Bajo dos maletas cargadas de telas, hallé una caja de cartón que contenía una muñeca descabezada; varias barajas de cartas incompletas; una docena de novelas polvorientas cuyas encuadernaciones en rústica estaban extenuadas por las múltiples lecturas; así como varios números de La Vie parisienne, donde preciosas jovencitas de pelo corto y sonrisa bobalicona levantaban mucho las piernas luciendo, como único atavío, un penacho y unas cuantas lentejuelas aquí y allá. Los autores de los libros me eran tan desconocidos como los títulos de los mismos. Recuerdo que estaban Las aventuras del rey Pausole y Afrodita, de Pierre Louÿs; Una amante antigua, de Barbey d’Aurevilly; dos o tres volúmenes de Zola, entre ellos Nana, y algunos otros con vocación resueltamente libertina.

Si mi instinto de lector no me hubiera insuflado la idea de hojearlos, pese a la capa de polvo que tornaba tan desagradable su manejo, es probable que mi ingenuidad me hubiera incitado a descender, a toda velocidad, por las escaleras para mostrarme orgulloso de aquel descubrimiento ante mi abuela. ¿Quién sabe si, tras haberlos remendado un poco, no le habría llegado a sugerir que los colocásemos en la estantería del salón, al lado de las Fábulas de La Fontaine y de La leyenda de los siglos?

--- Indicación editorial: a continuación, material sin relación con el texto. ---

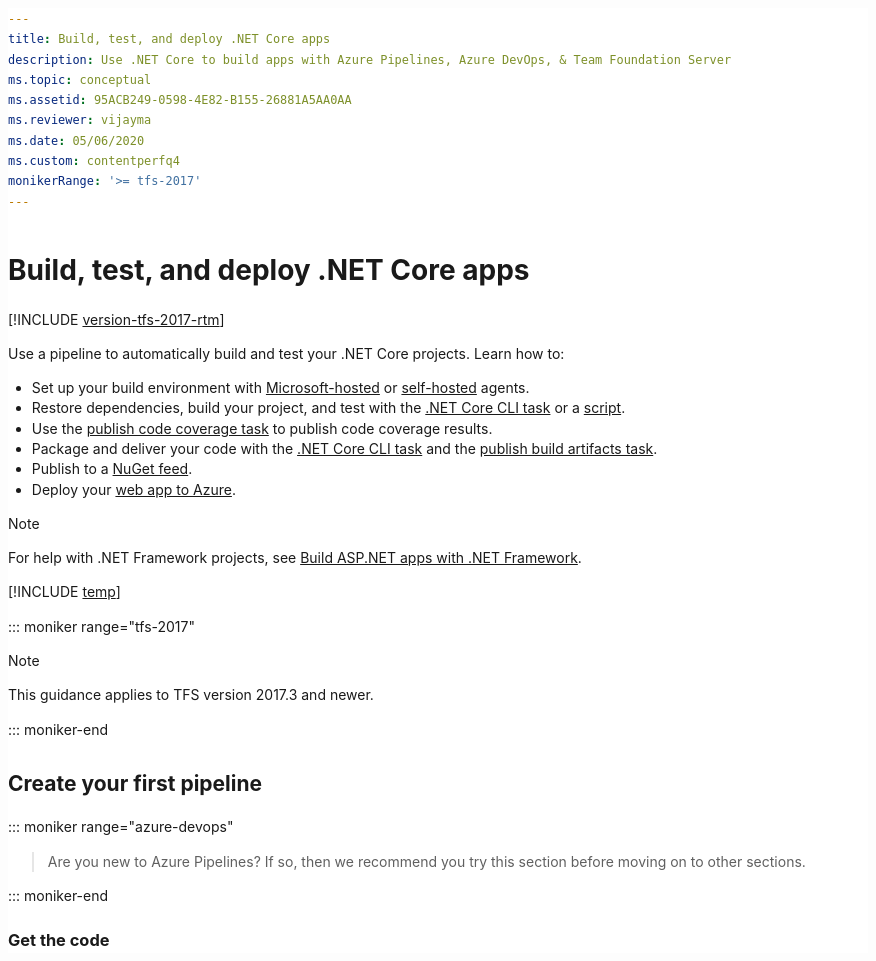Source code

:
 ```yaml
---
title: Build, test, and deploy .NET Core apps
description: Use .NET Core to build apps with Azure Pipelines, Azure DevOps, & Team Foundation Server
ms.topic: conceptual
ms.assetid: 95ACB249-0598-4E82-B155-26881A5AA0AA
ms.reviewer: vijayma
ms.date: 05/06/2020
ms.custom: contentperfq4
monikerRange: '>= tfs-2017'
---
```


# Build, test, and deploy .NET Core apps

[!INCLUDE [version-tfs-2017-rtm](../includes/version-tfs-2017-rtm.md)]

Use a pipeline to automatically build and test your .NET Core projects. Learn how to:

* Set up your build environment with [Microsoft-hosted](../agents/hosted.md) or [self-hosted](../agents/agents.md) agents.
* Restore dependencies, build your project, and test with the [.NET Core CLI task](../tasks/build/dotnet-core-cli.md) or a [script](../scripts/cross-platform-scripting.md).
* Use the [publish code coverage task](../tasks/test/publish-code-coverage-results.md) to publish code coverage results.
* Package and deliver your code with the [.NET Core CLI task](../tasks/build/dotnet-core-cli.md) and the [publish build artifacts task](../tasks/utility/publish-build-artifacts.md).
* Publish to a [NuGet feed](../artifacts/nuget.md).
* Deploy your [web app to Azure](../targets/webapp.md).

> [!NOTE]
> For help with .NET Framework projects, see [Build ASP.NET apps with .NET Framework](../apps/aspnet/build-aspnet-4.md).

[!INCLUDE [temp](../includes/concept-rename-note.md)]

::: moniker range="tfs-2017"

> [!NOTE]
>
> This guidance applies to TFS version 2017.3 and newer.

::: moniker-end

## Create your first pipeline

::: moniker range="azure-devops"

> Are you new to Azure Pipelines? If so, then we recommend you try this section before moving on to other sections.

::: moniker-end

### Get the code
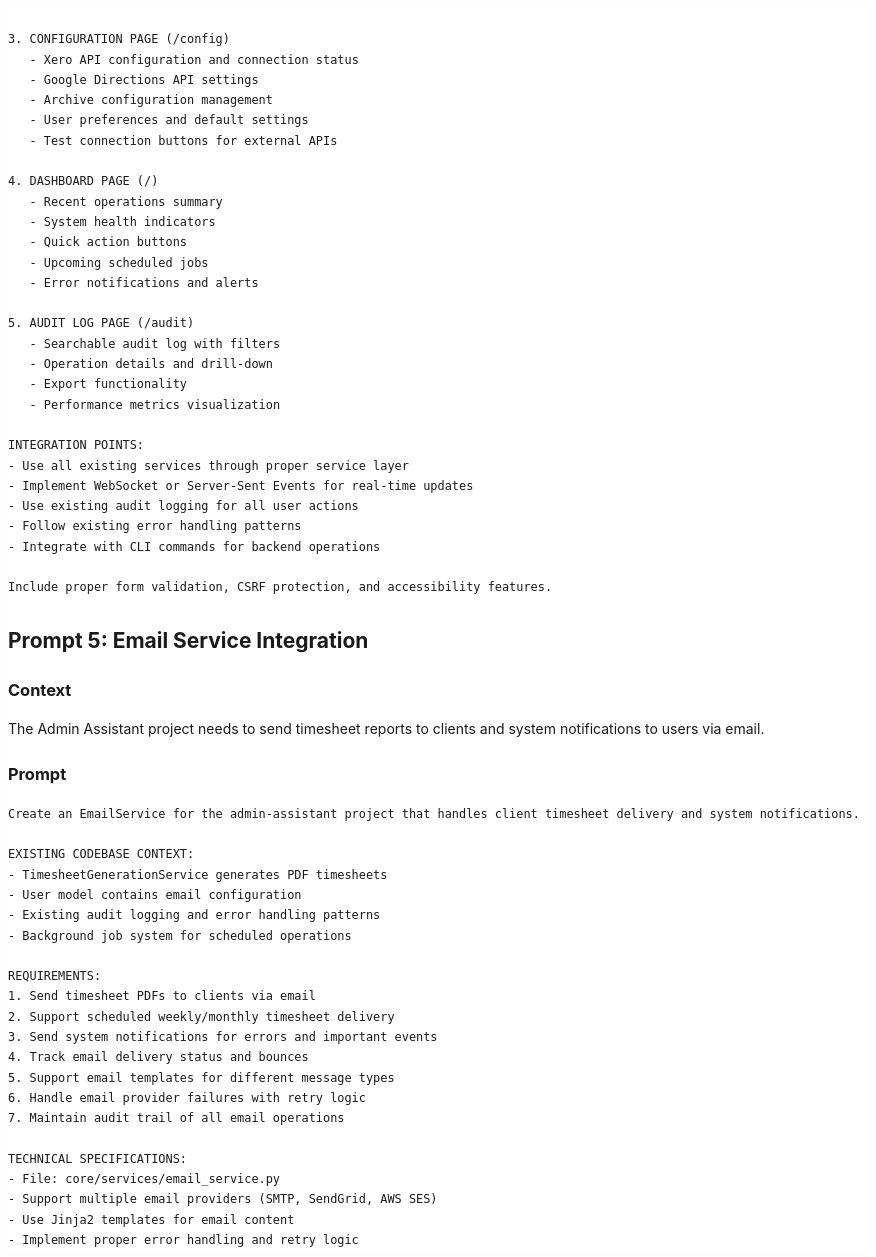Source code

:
 ```

3. CONFIGURATION PAGE (/config)
   - Xero API configuration and connection status
   - Google Directions API settings
   - Archive configuration management
   - User preferences and default settings
   - Test connection buttons for external APIs

4. DASHBOARD PAGE (/)
   - Recent operations summary
   - System health indicators
   - Quick action buttons
   - Upcoming scheduled jobs
   - Error notifications and alerts

5. AUDIT LOG PAGE (/audit)
   - Searchable audit log with filters
   - Operation details and drill-down
   - Export functionality
   - Performance metrics visualization

INTEGRATION POINTS:
- Use all existing services through proper service layer
- Implement WebSocket or Server-Sent Events for real-time updates
- Use existing audit logging for all user actions
- Follow existing error handling patterns
- Integrate with CLI commands for backend operations

Include proper form validation, CSRF protection, and accessibility features.
```

## Prompt 5: Email Service Integration

### Context
The Admin Assistant project needs to send timesheet reports to clients and system notifications to users via email.

### Prompt
```
Create an EmailService for the admin-assistant project that handles client timesheet delivery and system notifications.

EXISTING CODEBASE CONTEXT:
- TimesheetGenerationService generates PDF timesheets
- User model contains email configuration
- Existing audit logging and error handling patterns
- Background job system for scheduled operations

REQUIREMENTS:
1. Send timesheet PDFs to clients via email
2. Support scheduled weekly/monthly timesheet delivery
3. Send system notifications for errors and important events
4. Track email delivery status and bounces
5. Support email templates for different message types
6. Handle email provider failures with retry logic
7. Maintain audit trail of all email operations

TECHNICAL SPECIFICATIONS:
- File: core/services/email_service.py
- Support multiple email providers (SMTP, SendGrid, AWS SES)
- Use Jinja2 templates for email content
- Implement proper error handling and retry logic
```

¿Es preciso insistir en que aquellos parvos minutos de febril desciframiento en la penumbra tórrida del desván se quedaron grabados en mi memoria? Me recuerdo de rodillas en el suelo, pasando las hojas al azar, saltando a tientas de un volumen a otro, recolectando frases de aquí y de allá…

Unos momentos antes, aquellas desnudeces emplumadas de La Vie parisienne me habían dejado frío: las encontraba ridículas, sin más. No me pasó lo mismo con lo que leí en aquellos libros: antes bien, por mediocres que fueran la inspiración o el estilo de algunas de las representaciones imaginarias del amor por los cuerpos que descubría en sus páginas, ejercían en mi mente, por la sola gracia de los poderes de la invención literaria, una fuerza evocadora infinitamente más eficaz que las provocativas desvergüenzas de la revista.

A todas luces, era demasiado joven como para sentir una turbación comparable a la que, sin duda, mi abuelo, quien apenas solía leer, habría buscado procurándose aquellos libros; pero, a fuerza de sufrir así, con la brutalidad de una revelación, las meticulosas evocaciones de una realidad vagamente presentida, a la que, sin embargo, yo no había concedido hasta entonces ningún pensamiento consciente, me encontraba tan perdido que la sangre se me subió a las mejillas, viéndome obligado a cesar mi lectura de tan rápido como me latía el corazón.

En el lapso de un instante, me pregunté si mi abuela tendría conocimiento de la presencia de aquellos libros en su desván. Era visible que no habían sido abiertos desde hacía mucho tiempo. Alimenté la esperanza de que, al menos, se hubiera olvidado de su existencia.

No fue hasta muchos años después cuando, sin desagrado, abrigué la idea de que acaso mis abuelos los habían descubierto juntos.